▶ [TEXT]
Closed rsignell-usgs closed 5 years ago
FYI, the final data set will be in the region 30 GB
The above rclone command syncs google drive with s3, so that will be no problem.
Here are two ways to read image data from s3:
https://gist.github.com/rsignell-usgs/c4e7650d5f94c00d6a7b7cd67acf2ab9
Will one of these work?
If not, another approach might be to try https://github.com/s3fs-fuse/s3fs-fuse
The boto3 approach didn't work because it needs a credentials file. Option 2 with s3fs worked - thanks!
Cool. So I'm trying to make sure we have all the data from Google Drive copied to S3.
I think you have 564277 files on Google Drive:
$ rclone ls gdrive-usgs:imageclass | wc -l
564277
but right now there are only 133022 files on S3:
$ rclone ls aws:cdi-workshop | wc -l
133022
I think this means my rclone command is not syncing as it should be, but restarting the transfer every time I restart it. It's running now, but when it quits, I'll do a little more in-depth sleuthing to figure out what is going on.
Ah, I'm getting this error:
[1]+ Running rclone sync gdrive-usgs:imageclass aws:cdi-workshop --checksum --fast-list --transfers 16 &
(IOOS3) [rsignell@sand ~]$ 2018/06/29 16:36:26 ERROR : semseg_data/ccr/all/tile_96/road/PO2DOF.jpg: Failed to copy: failed to open source object: open file failed: googleapi: Error 403: The download quota for this file has been exceeded., downloadQuotaExceeded
So now that the process has died, checking how much have transferred:
(IOOS3) [rsignell@sand ~]$ rclone size aws:cdi-workshop
Total objects: 175522
Total size: 27.063 GBytes (29058733208 Bytes)

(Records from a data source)
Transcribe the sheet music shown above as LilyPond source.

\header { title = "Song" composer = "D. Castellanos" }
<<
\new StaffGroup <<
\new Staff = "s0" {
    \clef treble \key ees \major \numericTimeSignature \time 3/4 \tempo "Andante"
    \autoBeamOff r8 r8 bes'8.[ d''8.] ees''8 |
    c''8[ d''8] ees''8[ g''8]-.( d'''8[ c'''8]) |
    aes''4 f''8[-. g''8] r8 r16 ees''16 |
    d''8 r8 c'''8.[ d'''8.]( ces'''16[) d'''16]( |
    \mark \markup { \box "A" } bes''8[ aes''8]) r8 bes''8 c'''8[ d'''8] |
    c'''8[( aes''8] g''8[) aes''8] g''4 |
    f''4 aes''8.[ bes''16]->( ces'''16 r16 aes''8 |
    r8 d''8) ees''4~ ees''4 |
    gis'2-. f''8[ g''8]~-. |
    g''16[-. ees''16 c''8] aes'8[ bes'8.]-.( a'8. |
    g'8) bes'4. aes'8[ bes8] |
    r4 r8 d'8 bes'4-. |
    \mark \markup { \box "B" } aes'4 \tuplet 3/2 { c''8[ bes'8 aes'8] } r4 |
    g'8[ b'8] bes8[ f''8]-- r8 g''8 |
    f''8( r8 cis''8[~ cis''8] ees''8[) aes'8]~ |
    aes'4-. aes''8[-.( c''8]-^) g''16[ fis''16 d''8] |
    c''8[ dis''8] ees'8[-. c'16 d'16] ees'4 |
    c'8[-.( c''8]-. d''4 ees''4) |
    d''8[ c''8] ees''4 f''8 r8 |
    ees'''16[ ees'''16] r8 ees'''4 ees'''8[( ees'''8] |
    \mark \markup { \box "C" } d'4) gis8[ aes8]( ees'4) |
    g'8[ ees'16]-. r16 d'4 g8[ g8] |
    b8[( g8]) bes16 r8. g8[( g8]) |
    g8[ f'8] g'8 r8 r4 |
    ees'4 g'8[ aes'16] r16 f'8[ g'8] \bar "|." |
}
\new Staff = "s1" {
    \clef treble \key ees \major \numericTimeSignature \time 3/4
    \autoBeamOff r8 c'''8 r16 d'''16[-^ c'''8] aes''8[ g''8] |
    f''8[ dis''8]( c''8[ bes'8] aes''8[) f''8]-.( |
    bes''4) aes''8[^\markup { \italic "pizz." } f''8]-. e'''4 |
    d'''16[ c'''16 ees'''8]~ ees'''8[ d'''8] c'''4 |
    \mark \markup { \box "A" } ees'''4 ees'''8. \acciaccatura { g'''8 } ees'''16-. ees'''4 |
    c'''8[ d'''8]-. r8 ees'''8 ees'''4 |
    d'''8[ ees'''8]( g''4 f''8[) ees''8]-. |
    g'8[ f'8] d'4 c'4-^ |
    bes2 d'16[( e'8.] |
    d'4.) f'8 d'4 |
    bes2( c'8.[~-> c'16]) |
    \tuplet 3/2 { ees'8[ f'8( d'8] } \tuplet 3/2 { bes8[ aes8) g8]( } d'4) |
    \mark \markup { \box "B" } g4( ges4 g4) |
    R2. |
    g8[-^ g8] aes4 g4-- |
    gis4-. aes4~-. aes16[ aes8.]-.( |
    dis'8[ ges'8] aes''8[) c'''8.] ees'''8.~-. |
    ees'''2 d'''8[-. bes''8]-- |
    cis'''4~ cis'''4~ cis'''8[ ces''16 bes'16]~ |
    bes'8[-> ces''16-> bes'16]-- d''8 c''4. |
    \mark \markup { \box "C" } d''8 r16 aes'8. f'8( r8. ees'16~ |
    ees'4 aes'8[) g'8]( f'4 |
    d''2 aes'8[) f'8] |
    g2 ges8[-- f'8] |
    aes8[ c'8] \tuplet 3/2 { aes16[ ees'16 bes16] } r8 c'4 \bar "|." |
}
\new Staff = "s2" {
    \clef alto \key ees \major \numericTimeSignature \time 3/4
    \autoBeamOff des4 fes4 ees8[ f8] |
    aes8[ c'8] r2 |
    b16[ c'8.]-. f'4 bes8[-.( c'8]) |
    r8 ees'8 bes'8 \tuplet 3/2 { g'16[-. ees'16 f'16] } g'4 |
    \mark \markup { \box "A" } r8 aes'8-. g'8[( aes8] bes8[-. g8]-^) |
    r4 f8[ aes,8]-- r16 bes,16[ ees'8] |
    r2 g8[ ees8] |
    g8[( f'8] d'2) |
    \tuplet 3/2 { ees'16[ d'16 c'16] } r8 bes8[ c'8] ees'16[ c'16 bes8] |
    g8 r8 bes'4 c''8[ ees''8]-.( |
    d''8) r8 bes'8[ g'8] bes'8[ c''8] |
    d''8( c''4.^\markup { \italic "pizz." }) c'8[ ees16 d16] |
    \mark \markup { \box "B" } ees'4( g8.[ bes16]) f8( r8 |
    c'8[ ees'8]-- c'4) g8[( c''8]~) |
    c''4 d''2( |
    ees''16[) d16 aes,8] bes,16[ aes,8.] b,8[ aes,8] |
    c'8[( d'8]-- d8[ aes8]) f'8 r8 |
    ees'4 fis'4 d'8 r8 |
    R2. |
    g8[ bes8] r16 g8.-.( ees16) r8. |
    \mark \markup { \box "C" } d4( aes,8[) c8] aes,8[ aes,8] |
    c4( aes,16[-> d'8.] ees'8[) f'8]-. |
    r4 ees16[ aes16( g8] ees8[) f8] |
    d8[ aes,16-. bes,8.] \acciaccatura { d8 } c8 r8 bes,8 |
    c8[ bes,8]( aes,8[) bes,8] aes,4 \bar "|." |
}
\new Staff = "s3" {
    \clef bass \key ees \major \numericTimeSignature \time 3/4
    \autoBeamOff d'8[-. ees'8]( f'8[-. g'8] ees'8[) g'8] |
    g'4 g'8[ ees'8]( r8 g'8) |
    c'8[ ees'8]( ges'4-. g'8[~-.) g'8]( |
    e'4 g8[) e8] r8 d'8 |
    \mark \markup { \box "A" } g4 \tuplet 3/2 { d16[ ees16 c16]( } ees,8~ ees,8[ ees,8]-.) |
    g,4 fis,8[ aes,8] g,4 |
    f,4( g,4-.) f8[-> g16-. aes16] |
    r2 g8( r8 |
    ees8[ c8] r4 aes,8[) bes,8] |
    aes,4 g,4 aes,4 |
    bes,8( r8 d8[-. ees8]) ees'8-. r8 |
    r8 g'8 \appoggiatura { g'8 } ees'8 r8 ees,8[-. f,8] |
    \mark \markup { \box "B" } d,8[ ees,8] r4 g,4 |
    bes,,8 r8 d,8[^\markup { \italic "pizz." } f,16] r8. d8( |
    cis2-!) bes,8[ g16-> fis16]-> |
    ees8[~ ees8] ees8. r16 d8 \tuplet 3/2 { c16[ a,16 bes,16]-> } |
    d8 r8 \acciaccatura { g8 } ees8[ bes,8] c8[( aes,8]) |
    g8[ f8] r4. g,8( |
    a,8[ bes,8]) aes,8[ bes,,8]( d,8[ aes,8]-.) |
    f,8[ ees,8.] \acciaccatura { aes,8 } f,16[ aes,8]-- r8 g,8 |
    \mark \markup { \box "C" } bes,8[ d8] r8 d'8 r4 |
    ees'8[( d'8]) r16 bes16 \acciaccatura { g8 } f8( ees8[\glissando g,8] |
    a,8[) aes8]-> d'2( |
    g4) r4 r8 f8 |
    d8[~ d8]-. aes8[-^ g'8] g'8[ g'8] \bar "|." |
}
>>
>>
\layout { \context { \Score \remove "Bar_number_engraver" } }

▶ [COMPLETE THE FOLLOWING]
**A)** In the rclone thread, why didn't the boto3 approach work?
**B)** Duplicate a passage of the rclone thread, beginning at the words "Closed rsignell-usgs closed" and stopping after "be no problem.".
You won't need the rows for anything here.

▶ [WORKED SOLUTIONS]
**A)** It needs a credentials file.

**B)**
Closed rsignell-usgs closed 5 years ago
FYI, the final data set will be in the region 30 GB
The above rclone command syncs google drive with s3, so that will be no problem.